QUESTION: How can you ensure that a portfolio's liquidity is managed well so that the portfolio manager can deal with a problem of huge redemptions?


ANSWER: Worried that your fellow shareholders are going to make a race for the exit? Given the sour returns many mutual funds are posting these days (sorry, Jacob Internet fund (JAMFX) investors), we understand your fears. If everybody in your fund suddenly wants to get out, how will it raise the cash to pay them off? Fact is, even massive redemptions aren't likely to affect the ability of most funds to pay you should you want to flee. But they could very well generate a nasty tax hit for the shareholders who stay put.

Fund managers have plenty of tools to cope with redemptions: They can funnel cash from new investors back to redeeming shareholders, draw from a fund's cash holdings, sell securities to raise the money or even borrow the money. And as dire as things may seem in Fundland these days, you can take heart that investors have historically always gotten what was due them, says Chris Wloszczyna, a spokesman for the mutual-fund trade group Investment Company Institute. "Basically the worst that might happen is there might be a brief delay before your funds become available," adds John M. Baker, a securities lawyer with Stradley Ronon Stevens & Young. "And even that is quite unusual."

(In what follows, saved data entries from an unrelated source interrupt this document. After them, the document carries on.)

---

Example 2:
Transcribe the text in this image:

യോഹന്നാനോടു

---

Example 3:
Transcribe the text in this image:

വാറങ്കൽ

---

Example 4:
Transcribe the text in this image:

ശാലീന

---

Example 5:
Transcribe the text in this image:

Even so, redemptions can disrupt your portfolio, particularly if your funds are held in taxable accounts. A manager faced with unexpectedly large redemptions may have no good alternative to selling off sharply appreciated assets. As a result, a fund that is currently enduring poor performance can simultaneously generate large taxable capital gains, observes Baker. "The investor's concern is that there are going to be significant capital-gains distributions or the fund manager is not managing for growth but is managing for a flow of redemptions," says Anthony Ogorek, a financial planner with Ogorek Capital Management.

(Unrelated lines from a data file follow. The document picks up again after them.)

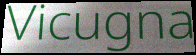
Vicugna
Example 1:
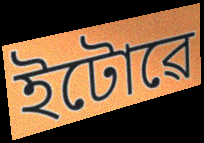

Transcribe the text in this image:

ইটোৱে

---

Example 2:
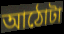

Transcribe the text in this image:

আঠোটা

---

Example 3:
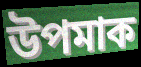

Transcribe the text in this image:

উপমাক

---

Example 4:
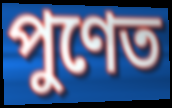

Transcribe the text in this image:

পুণেত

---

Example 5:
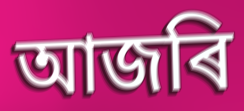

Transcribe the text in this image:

আজৰি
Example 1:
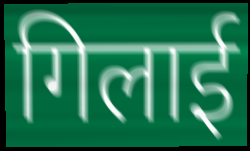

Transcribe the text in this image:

गिलाई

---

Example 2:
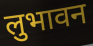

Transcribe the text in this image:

लुभावन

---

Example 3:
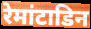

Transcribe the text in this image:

रेमांटाडिन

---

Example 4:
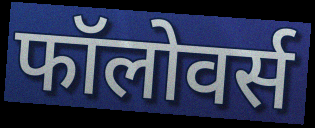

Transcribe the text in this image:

फॉलोवर्स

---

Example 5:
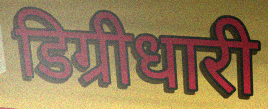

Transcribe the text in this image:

डिग्रीधारी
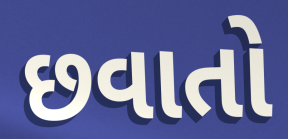
છવાતો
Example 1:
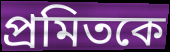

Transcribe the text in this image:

প্রমিতকে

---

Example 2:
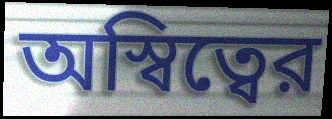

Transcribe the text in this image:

অস্বিত্বের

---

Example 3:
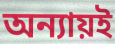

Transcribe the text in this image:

অন্যায়ই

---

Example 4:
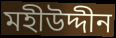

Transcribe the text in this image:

মহীউদ্দীন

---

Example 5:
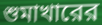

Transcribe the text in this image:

শুমাখারের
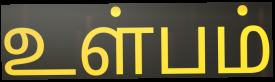
உள்பம்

Generally, you want to seek out funds whose assets are growing, since a steady stream of new investments should help protect a fund manager from selling stocks he wouldn't otherwise. This prevents both a potential capital-gains distribution and keeps the fund invested in stock the manager wants to hold. Ogorek suggests looking back over the past three years and noting whether a fund has grown or shrunk. Keep in mind, these figures don't tell the whole story since changing stock prices will also affect the asset size of a fund.

You also might want to study what percentage of the fund's portfolio is allocated to cash. Naturally, cash provides some cushion to keep the manager from selling stocks to meet redemptions. Lately, the average cash level has increased a bit, with the average stock portfolio holding 5.9% of its assets in cash through the end of February, up from 4.4% in January of 2000, according to the Investment Company Institute. You can track your fund's cash holdings on its semiannual and annual statements. Even better are the more frequently updated figures found on fund Web sites or reported by fund-trackers such as Morningstar.com.

It's worth noting that so far, investors haven't fled even during bumpy markets. February was the first month mutual funds encountered net redemptions during the recent market upheaval, as investors withdrew $3.07 billion more than they deposited in stock funds, according to the Investment Company Institute. So do some homework on your fund. If the asset levels are healthy and you still believe in the manager and the fund's philosophy, you probably don't need to worry about liquidity or redemptions.